On stage and hopping around on one foot, Mo Rocca mulls an audience question with increasing anxiety. An audience member has asked him to make up a funny bogus life story on the spot. “I feel the need to satisfy you,” he said. “And yet I find your request very strange.”

It wasn’t the first or the last awkward moment for Rocca, who spent the last quarter of his show at Lisner Auditorium last Friday fielding other strange audience requests. Yet Rocca managed to pull out a funny answer for almost all of them, which is surprising, because Rocca freely admits he is not a standup comedian and that all his material is planned out well in advance.

Rocca got his start on Comedy Central by doing a series of reports about the graves of past presidents, acting on a love of history more than comedic instinct. Rocca’s a satirist, part of a new wave of current event-related humor that builds on the legacy of “Saturday Night Live’s” weekend update back during the Al Franken years.

A 1991 Harvard grad with theatrical aspirations Rocca, decided that going to New York and taking the traditional route of auditioning for shows was not for him after all. “I knew that was kind of the easy way out,” Rocca told The Hatchet. Instead of starving off-Broadway, he turned what he called a “yen” for history into a series of comedic reports that helped launch his career as a pundit and satirist on CNN. Rocca insists that he never pictured himself in this line of work and credits his success to “pursuing an interest that didn’t necessarily make sense.”

All of this comes out during his live show, which was a strange combination of autobiography, satire and political analysis, with a screening of some of his more outrageous TV footage thrown in for good measure.

Rocca began his on-camera career doing feature segments for “The Daily Show.” He left the show to work on a book a year and half ago, but for many, it’s his work on the Comedy Central faux news show for which he is best remembered. While he says he loved working there, he also admitted some of the tactics involved in gathering fake news bothered him, feeling that sometimes formatting the segments for television killed their natural humor. “There are definitely instances where I’ll just get a reaction shot of you and then turn the camera around and I’ll ask a wacky question and make it look like you’re just stunned by my question,” he admitted.

Rocca is an equal opportunity derider, taking shots at George W. Bush and John Kerry with equal ease and disdain. That’s probably for the best, since the bipartisan crowd at Friday’s show erupted into simultaneous cheers and boos whenever either candidate’s name was mentioned.

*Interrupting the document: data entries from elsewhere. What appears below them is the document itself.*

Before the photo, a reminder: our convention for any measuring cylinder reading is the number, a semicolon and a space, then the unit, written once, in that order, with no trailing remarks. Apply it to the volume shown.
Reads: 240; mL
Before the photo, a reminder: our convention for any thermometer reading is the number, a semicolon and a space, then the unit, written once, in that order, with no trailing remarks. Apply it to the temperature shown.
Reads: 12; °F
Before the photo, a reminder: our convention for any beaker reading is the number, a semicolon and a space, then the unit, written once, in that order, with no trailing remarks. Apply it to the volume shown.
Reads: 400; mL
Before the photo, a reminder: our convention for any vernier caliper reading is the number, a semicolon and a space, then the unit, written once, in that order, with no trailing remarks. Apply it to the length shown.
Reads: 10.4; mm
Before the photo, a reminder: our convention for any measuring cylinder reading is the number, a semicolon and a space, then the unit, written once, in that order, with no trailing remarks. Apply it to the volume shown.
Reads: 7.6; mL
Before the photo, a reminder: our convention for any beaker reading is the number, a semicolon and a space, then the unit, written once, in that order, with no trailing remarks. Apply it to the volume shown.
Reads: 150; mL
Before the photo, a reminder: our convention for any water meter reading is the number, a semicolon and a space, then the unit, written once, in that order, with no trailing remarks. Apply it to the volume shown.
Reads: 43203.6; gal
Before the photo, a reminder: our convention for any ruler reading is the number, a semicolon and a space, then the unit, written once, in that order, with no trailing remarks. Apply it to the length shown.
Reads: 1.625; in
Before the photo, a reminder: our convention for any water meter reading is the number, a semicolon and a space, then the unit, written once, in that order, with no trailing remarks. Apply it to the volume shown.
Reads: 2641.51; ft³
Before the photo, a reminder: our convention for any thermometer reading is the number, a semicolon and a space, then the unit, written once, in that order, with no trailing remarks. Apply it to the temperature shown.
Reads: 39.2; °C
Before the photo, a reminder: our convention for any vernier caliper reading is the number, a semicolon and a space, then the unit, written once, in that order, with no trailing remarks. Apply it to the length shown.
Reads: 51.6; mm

Rocca, who is reluctant to say which party he belongs to or which candidate he will vote for, prefers to look at politics through a historical, not an ideological prism.

“That’s one area where I think I can make a difference, if I can find a way to get people interested in history and make it fun, as dorky as that sounds, because that’s just lacking right now,” he said.

“If people had any clue what the Gulf of Tonkin was, they might have reevaluated the search for weapons of mass destruction and even Iraq. ‘Wait a minute? Are we sure?’ President Johnson just lied to us, that we were attacked in the Gulf of Tonkin, which is why the Vietnam War escalated. I’m not comparing Vietnam to Iraq, but just simple things like that,” Rocca said.

Of course, the evening was a long way from being serious. Most of the night’s history jokes came from pictures of Rocca in front of nearly 30 presidential graves. Rocca discussed his exploits in pornography, children’s television, his relationship with Larry King (“It’s like performing for your grandfather,” he said) and the time he hung out in an art museum with early 90s rapper Flava Flav. While it was far from a typical standup routine, Rocca’s performance was consistently entertaining with the kind of political punditry and obsessively quirky mannerisms he’s built into a career.